Another key part of the previously mentioned phrase is “approved.” There are many ways to handle the approval. For example, programmers can use a Jira workflow or a pull request approval in the source code repository. Whichever method is used will be vetted and acknowledged by the IT quality and/or compliance team in accordance with a quality management system (QMS). The net result is a specific version of the template in the source code repository being recorded as approved.
The result is an approved specification describing the resources to be deployed. Once approved, the automated pipeline is triggered to deploy the resources, which will require the programmer to look at the next requirement, which is to demonstrate the installation was correct. The service that takes the template as input and performs the deployment will go through its own qualification as defined in the regulated company’s QMS.
This qualification will show that deployed resources are always consistent with the template provided. Therefore, performing additional testing and reporting to confirm this after every deployment adds unnecessary time and overhead and should only be done in case of an exception. Any automation should continuously be monitored to ensure it is operating as expected and that action is taken should there be a problem.
Monitoring and Alerting
When creating IaC templates, it is also important to define controls that will help maintain the compliant state of resources once deployed, i.e., configuration changes that would negatively impact a security or compliance posture should be detected, alerted, and remediated.
Although any change to the IT infrastructure should go through the previously mentioned controlled automation, there is still a risk of changes happening by mistake or through malicious intent.
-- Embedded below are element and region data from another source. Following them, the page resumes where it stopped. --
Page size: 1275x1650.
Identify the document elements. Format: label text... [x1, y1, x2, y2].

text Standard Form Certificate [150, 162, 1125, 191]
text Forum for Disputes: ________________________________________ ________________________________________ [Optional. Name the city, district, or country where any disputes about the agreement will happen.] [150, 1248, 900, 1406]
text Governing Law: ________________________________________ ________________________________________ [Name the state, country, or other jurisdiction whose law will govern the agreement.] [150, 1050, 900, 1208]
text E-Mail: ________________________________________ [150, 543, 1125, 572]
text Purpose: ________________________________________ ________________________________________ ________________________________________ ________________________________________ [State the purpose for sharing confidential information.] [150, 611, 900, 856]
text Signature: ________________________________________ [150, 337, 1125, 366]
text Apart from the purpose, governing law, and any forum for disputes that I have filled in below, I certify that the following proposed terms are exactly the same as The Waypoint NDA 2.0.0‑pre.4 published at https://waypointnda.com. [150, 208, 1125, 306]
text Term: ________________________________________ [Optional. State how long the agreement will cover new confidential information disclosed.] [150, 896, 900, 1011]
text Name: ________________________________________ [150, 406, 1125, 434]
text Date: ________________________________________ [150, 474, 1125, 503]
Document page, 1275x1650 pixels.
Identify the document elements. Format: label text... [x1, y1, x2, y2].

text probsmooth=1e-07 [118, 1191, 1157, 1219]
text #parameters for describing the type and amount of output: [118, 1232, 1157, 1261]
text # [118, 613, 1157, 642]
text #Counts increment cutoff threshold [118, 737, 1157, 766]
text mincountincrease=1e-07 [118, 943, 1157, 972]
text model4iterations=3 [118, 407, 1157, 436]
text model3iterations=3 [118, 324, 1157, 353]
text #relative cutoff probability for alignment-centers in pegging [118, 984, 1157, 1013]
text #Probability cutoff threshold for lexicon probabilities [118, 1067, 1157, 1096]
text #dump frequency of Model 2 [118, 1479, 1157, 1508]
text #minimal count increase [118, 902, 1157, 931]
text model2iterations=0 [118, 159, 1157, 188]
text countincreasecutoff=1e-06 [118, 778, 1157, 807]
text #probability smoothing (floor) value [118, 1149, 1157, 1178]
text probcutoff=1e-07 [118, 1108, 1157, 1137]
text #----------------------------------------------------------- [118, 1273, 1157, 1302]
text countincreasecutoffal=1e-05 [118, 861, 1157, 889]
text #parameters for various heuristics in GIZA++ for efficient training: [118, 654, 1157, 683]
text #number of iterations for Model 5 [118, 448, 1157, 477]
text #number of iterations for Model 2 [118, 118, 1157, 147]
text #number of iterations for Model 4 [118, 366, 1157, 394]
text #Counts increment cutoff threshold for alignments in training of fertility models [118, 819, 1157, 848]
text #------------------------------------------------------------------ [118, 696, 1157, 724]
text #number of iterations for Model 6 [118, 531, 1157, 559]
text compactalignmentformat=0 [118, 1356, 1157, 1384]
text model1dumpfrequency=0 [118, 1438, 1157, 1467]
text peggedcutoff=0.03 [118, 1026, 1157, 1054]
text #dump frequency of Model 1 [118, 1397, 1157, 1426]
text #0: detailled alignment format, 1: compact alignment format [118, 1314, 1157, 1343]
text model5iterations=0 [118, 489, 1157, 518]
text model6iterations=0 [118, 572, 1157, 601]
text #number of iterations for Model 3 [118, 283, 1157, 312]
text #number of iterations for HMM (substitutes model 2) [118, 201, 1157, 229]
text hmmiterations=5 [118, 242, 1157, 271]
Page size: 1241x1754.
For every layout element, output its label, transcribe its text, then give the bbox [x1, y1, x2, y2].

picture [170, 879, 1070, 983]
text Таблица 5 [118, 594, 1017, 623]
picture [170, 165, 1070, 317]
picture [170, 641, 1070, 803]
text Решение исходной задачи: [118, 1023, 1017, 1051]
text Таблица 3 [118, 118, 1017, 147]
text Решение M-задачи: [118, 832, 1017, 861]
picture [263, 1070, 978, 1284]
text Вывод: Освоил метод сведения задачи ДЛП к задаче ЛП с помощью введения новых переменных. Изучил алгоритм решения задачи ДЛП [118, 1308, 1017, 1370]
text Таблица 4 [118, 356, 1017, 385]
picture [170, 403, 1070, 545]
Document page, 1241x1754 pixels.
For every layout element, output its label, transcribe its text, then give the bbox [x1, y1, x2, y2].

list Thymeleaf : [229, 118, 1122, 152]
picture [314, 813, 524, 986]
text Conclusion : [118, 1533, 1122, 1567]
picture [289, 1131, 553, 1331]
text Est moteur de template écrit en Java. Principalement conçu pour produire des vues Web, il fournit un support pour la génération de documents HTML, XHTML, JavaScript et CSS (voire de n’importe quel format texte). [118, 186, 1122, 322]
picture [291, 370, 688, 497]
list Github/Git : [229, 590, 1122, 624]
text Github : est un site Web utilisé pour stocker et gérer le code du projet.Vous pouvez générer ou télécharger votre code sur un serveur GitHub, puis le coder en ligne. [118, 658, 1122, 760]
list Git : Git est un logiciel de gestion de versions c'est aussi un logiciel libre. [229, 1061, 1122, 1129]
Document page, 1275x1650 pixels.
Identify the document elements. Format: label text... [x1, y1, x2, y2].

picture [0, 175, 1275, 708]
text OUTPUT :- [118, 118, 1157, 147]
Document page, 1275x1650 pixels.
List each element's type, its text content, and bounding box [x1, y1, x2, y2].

It is therefore important to monitor the configuration of the IT infrastructure. This was problematic to accomplish with physical infrastructure but easy with IaC.
Monitoring services exist that will detect any change and trigger an assessment. Should the change violate any defined controls, an alert can be raised immediately to trigger remediation. In addition, automated remediation may be possible to revert the configuration change and even revoke the permissions of the individual that made the change.
Conclusion
As the name implies, IaC is code, but it is code for IT infrastructure management and hence is considered to be category 1 (IT infrastructure) for the regulated company according to GAMP® 5 Second Edition.
The cloud service providers are expected to follow good engineering practice and are thus expected to specify, verify, and keep their services in continuous control because these are used as building blocks by the regulated companies. This is supported by supplier assessments, quality agreements, and service level agreements where appropriate, with associated suppliers supported by recommendations in section D9 of GAMP® 5 Second Edition.